In many cases, the chickens probably don’t care what the coop looks like! You (and your neighbors) likely will. Probably the biggest suggestion is to make it predator-proof. A second suggestion is to make it easy to clean, and easy to manage.


Is Treated Wood Safe?

I have been wondering for years, is pressure-treated wood exposed to chickens harmful?

Keith Eisenbarth, Sardis, Ohio


Hi Keith,

There haven’t been reports saying that pressure-treated wood caused “x” problems in chickens. There has been evidence of the chemicals (esp. arsenic) leaching out of the wood into the surrounding soil, which then could be ingested by the chickens, or plants grown in that soil could be ingested by the chickens. The fear is that trace amounts might be transferred to the eggs. It’s hard to find any data showing this (arsenic in the eggs) — it’s more of a theoretical possibility.

Indeed, in the past, some arsenic compounds used to be fed to prevent coccidiosis in meat chickens. It is no longer used for this purpose, but this was mostly due to the concerns about its buildup in the environment after the litter was applied to the fields. There was some research showing very low, but measurable, levels of arsenic in chickens actually fed those diets.

The arsenic treatment (CCA) has not been allowed for use in wood sold for residential or general consumer uses since January 2004, but some older wood could still potentially have had it. (It can still be used for poles, bridge pilings, etc.) The newer pressure treatment (Alkaline copper quaternary or ACQ) doesn’t use arsenic and is considered much less toxic.

The new pressure-treated lumber is most likely not a concern for use with chickens.

One other note — the new treatment can be corrosive to metal fasteners (screws, etc.), so if you’re using it, you may want to check to make sure you’re using the proper hardware.
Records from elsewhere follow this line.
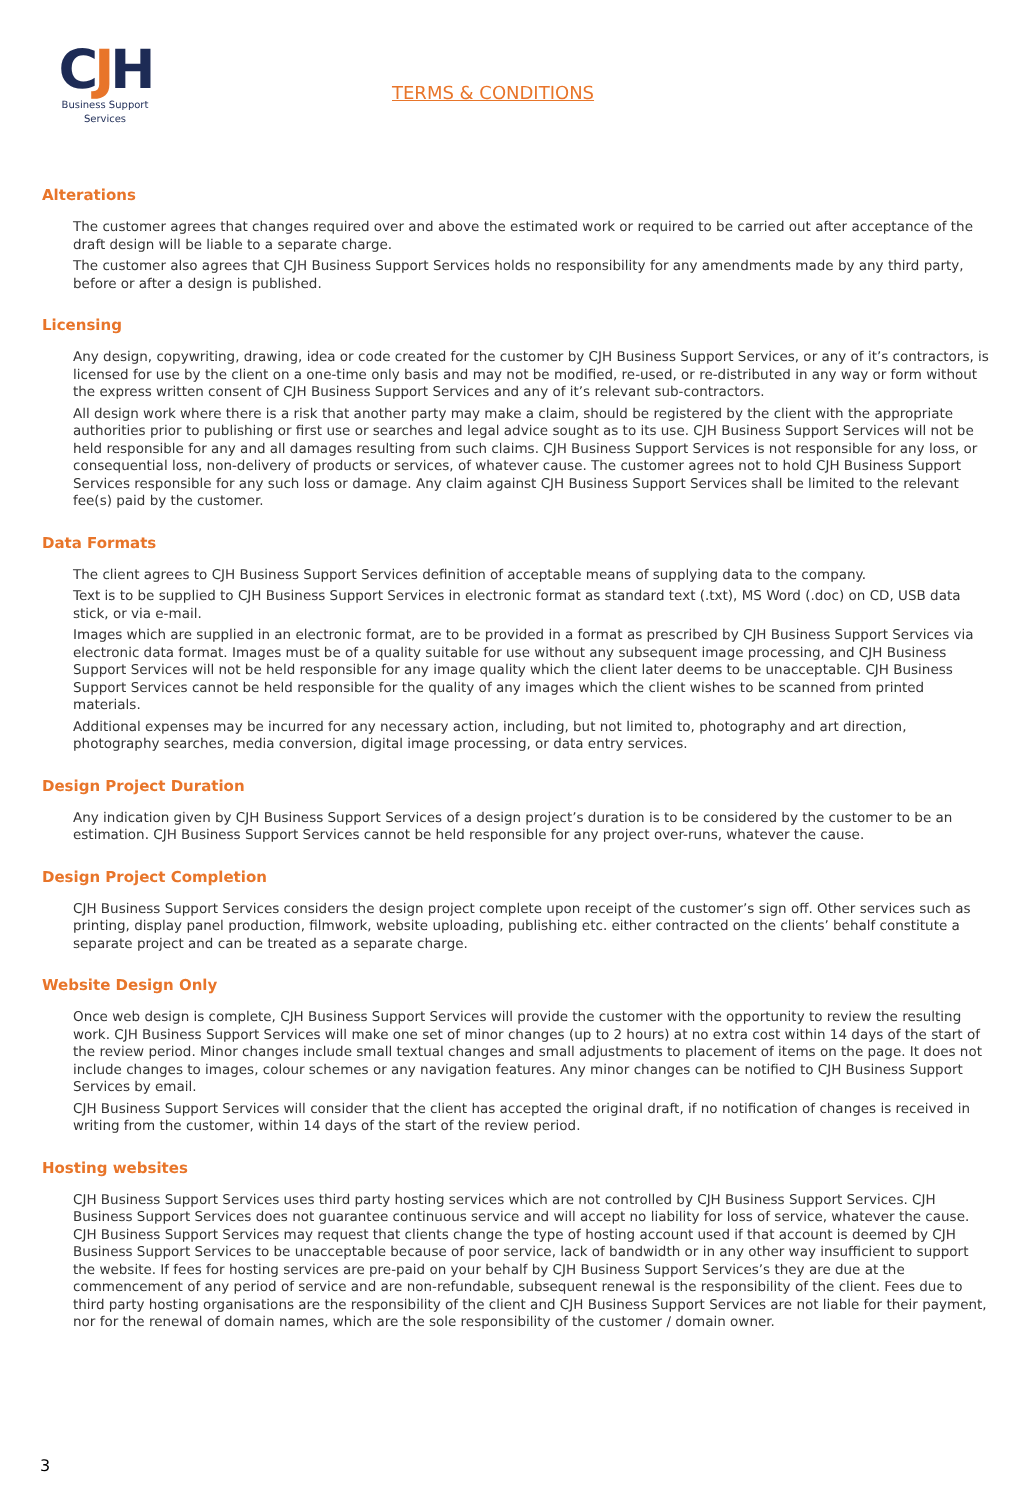CJH
Business Support
Services
TERMS & CONDITIONS
Alterations
The customer agrees that changes required over and above the estimated work or required to be carried out after acceptance of the draft design will be liable to a separate charge.
The customer also agrees that CJH Business Support Services holds no responsibility for any amendments made by any third party, before or after a design is published.
Licensing
Any design, copywriting, drawing, idea or code created for the customer by CJH Business Support Services, or any of it’s contractors, is licensed for use by the client on a one-time only basis and may not be modified, re-used, or re-distributed in any way or form without the express written consent of CJH Business Support Services and any of it’s relevant sub-contractors.
All design work where there is a risk that another party may make a claim, should be registered by the client with the appropriate authorities prior to publishing or first use or searches and legal advice sought as to its use. CJH Business Support Services will not be held responsible for any and all damages resulting from such claims. CJH Business Support Services is not responsible for any loss, or consequential loss, non-delivery of products or services, of whatever cause. The customer agrees not to hold CJH Business Support Services responsible for any such loss or damage. Any claim against CJH Business Support Services shall be limited to the relevant fee(s) paid by the customer.
Data Formats
The client agrees to CJH Business Support Services definition of acceptable means of supplying data to the company.
Text is to be supplied to CJH Business Support Services in electronic format as standard text (.txt), MS Word (.doc) on CD, USB data stick, or via e-mail.
Images which are supplied in an electronic format, are to be provided in a format as prescribed by CJH Business Support Services via electronic data format. Images must be of a quality suitable for use without any subsequent image processing, and CJH Business Support Services will not be held responsible for any image quality which the client later deems to be unacceptable. CJH Business Support Services cannot be held responsible for the quality of any images which the client wishes to be scanned from printed materials.
Additional expenses may be incurred for any necessary action, including, but not limited to, photography and art direction, photography searches, media conversion, digital image processing, or data entry services.
Design Project Duration
Any indication given by CJH Business Support Services of a design project’s duration is to be considered by the customer to be an estimation. CJH Business Support Services cannot be held responsible for any project over-runs, whatever the cause.
Design Project Completion
CJH Business Support Services considers the design project complete upon receipt of the customer’s sign off. Other services such as printing, display panel production, filmwork, website uploading, publishing etc. either contracted on the clients’ behalf constitute a separate project and can be treated as a separate charge.
Website Design Only
Once web design is complete, CJH Business Support Services will provide the customer with the opportunity to review the resulting work. CJH Business Support Services will make one set of minor changes (up to 2 hours) at no extra cost within 14 days of the start of the review period. Minor changes include small textual changes and small adjustments to placement of items on the page. It does not include changes to images, colour schemes or any navigation features. Any minor changes can be notified to CJH Business Support Services by email.
CJH Business Support Services will consider that the client has accepted the original draft, if no notification of changes is received in writing from the customer, within 14 days of the start of the review period.
Hosting websites
CJH Business Support Services uses third party hosting services which are not controlled by CJH Business Support Services. CJH Business Support Services does not guarantee continuous service and will accept no liability for loss of service, whatever the cause. CJH Business Support Services may request that clients change the type of hosting account used if that account is deemed by CJH Business Support Services to be unacceptable because of poor service, lack of bandwidth or in any other way insufficient to support the website. If fees for hosting services are pre-paid on your behalf by CJH Business Support Services’s they are due at the commencement of any period of service and are non-refundable, subsequent renewal is the responsibility of the client. Fees due to third party hosting organisations are the responsibility of the client and CJH Business Support Services are not liable for their payment, nor for the renewal of domain names, which are the sole responsibility of the customer / domain owner.
3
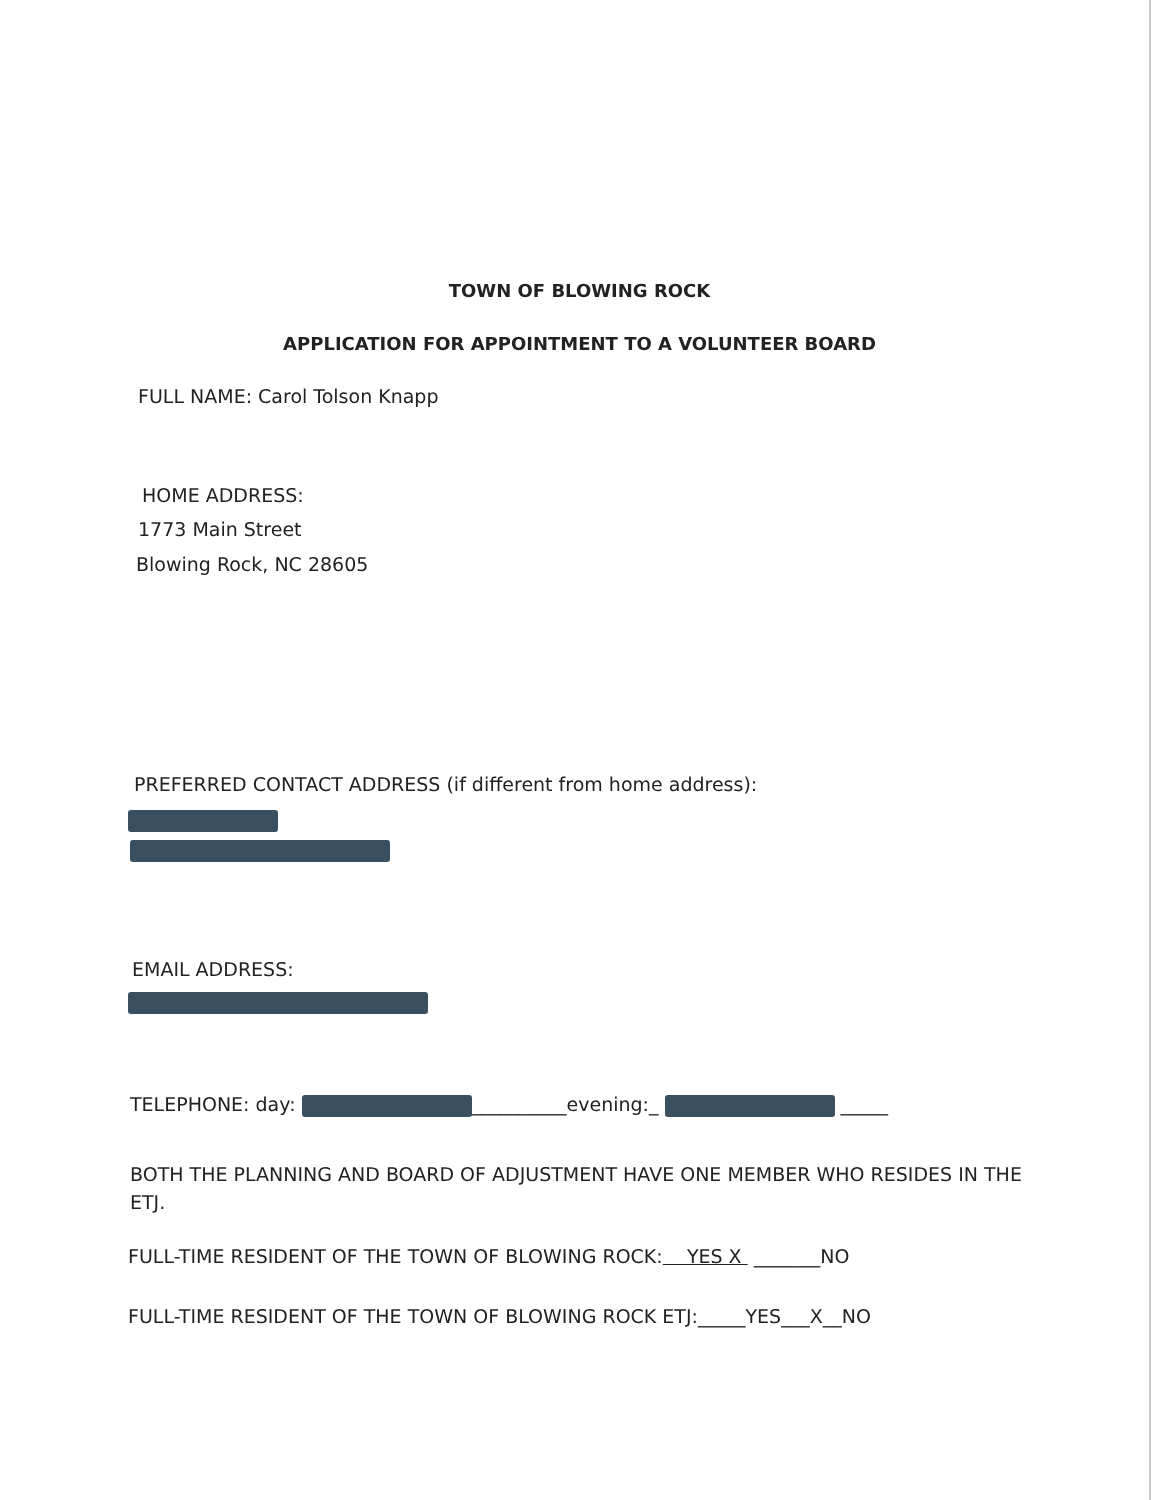TOWN OF BLOWING ROCK
APPLICATION FOR APPOINTMENT TO A VOLUNTEER BOARD
FULL NAME: Carol Tolson Knapp
HOME ADDRESS:
1773 Main Street
Blowing Rock, NC 28605
PREFERRED CONTACT ADDRESS (if different from home address):
EMAIL ADDRESS:
TELEPHONE: day: __________evening:_ _____
BOTH THE PLANNING AND BOARD OF ADJUSTMENT HAVE ONE MEMBER WHO RESIDES IN THE ETJ.
FULL-TIME RESIDENT OF THE TOWN OF BLOWING ROCK: YES X _______NO
FULL-TIME RESIDENT OF THE TOWN OF BLOWING ROCK ETJ:_____YES___X__NO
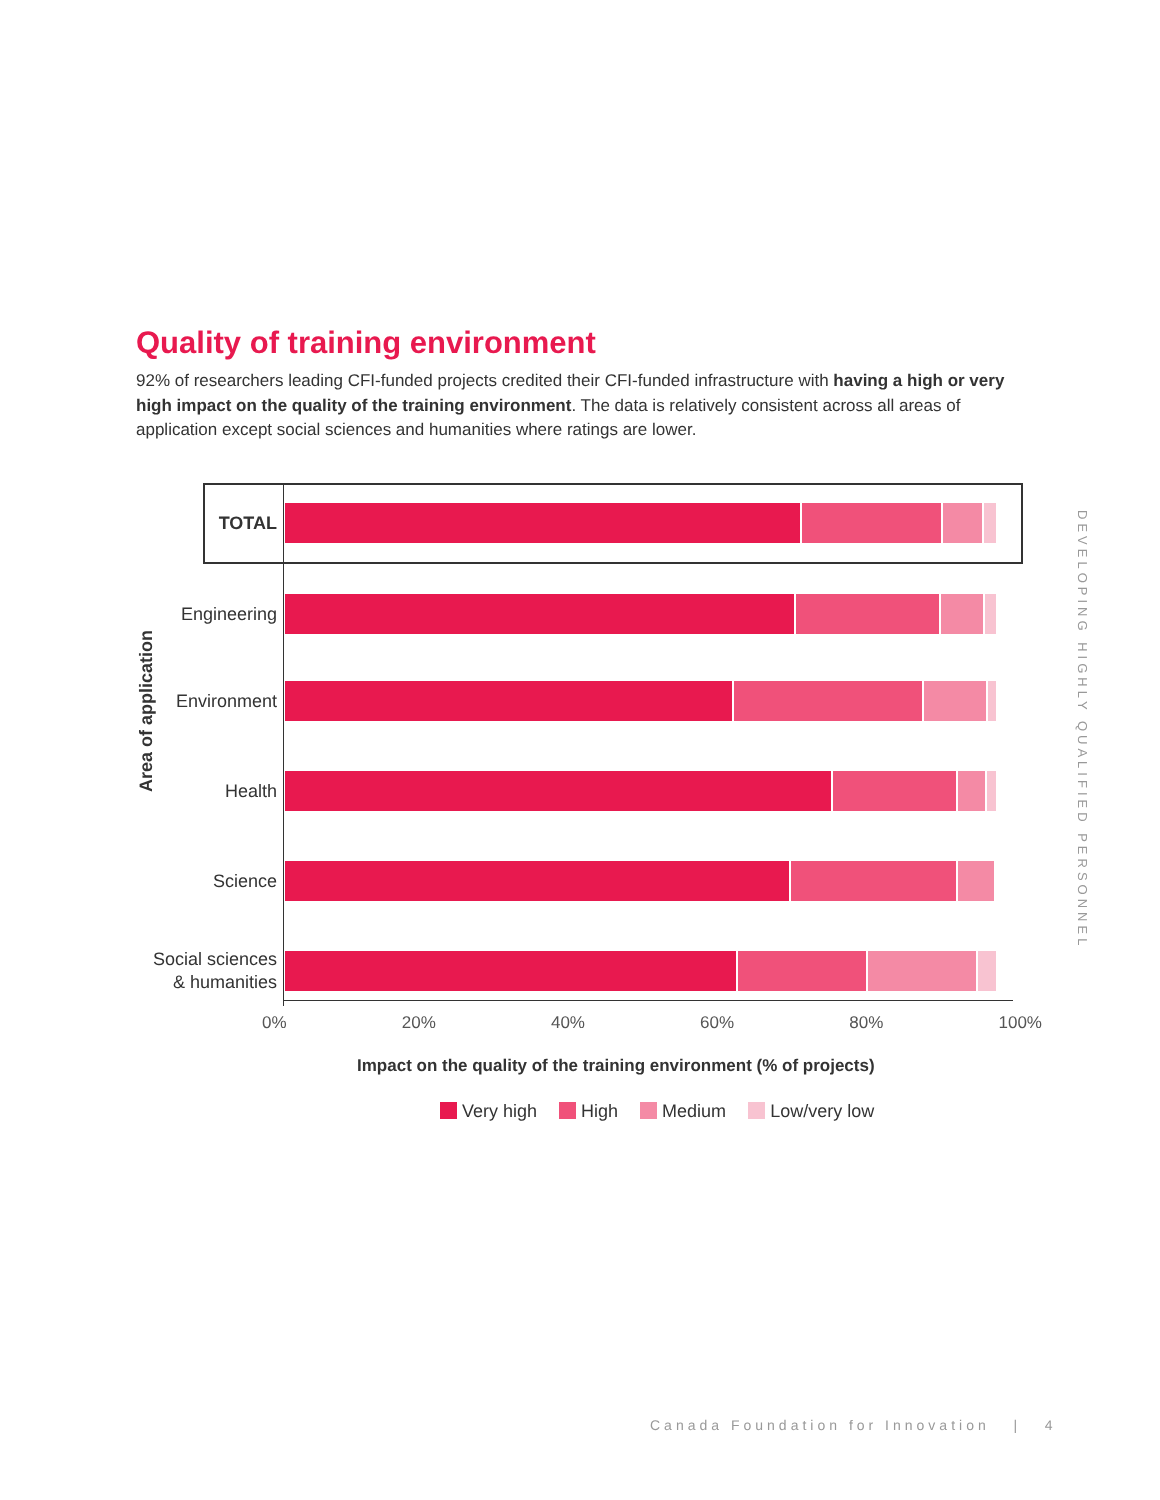Quality of training environment
92% of researchers leading CFI-funded projects credited their CFI-funded infrastructure with having a high or very high impact on the quality of the training environment. The data is relatively consistent across all areas of application except social sciences and humanities where ratings are lower.
DEVELOPING HIGHLY QUALIFIED PERSONNEL
Area of application
TOTAL
Engineering
Environment
Health
Science
Social sciences
& humanities
0% 20% 40% 60% 80% 100%
Impact on the quality of the training environment (% of projects)
Very high High Medium Low/very low
Canada Foundation for Innovation | 4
Is it bad if there is white splatter around the nesting boxes?


Yes. The white splatter that you’re finding in the nest boxes is actually a combination of uric acid and urine salts called urates. It often appears as a white, pasty cap on a chicken’s droppings. Sometimes, chickens will expel only the urates leaving just the white color behind. This happens primarily overnight. We would be concerned about the urates being in the nest boxes. Chickens love to sleep and poop in their nest boxes, but it is unsanitary. So we recommend blocking the boxes in the late afternoon to prevent the hens from roosting in them.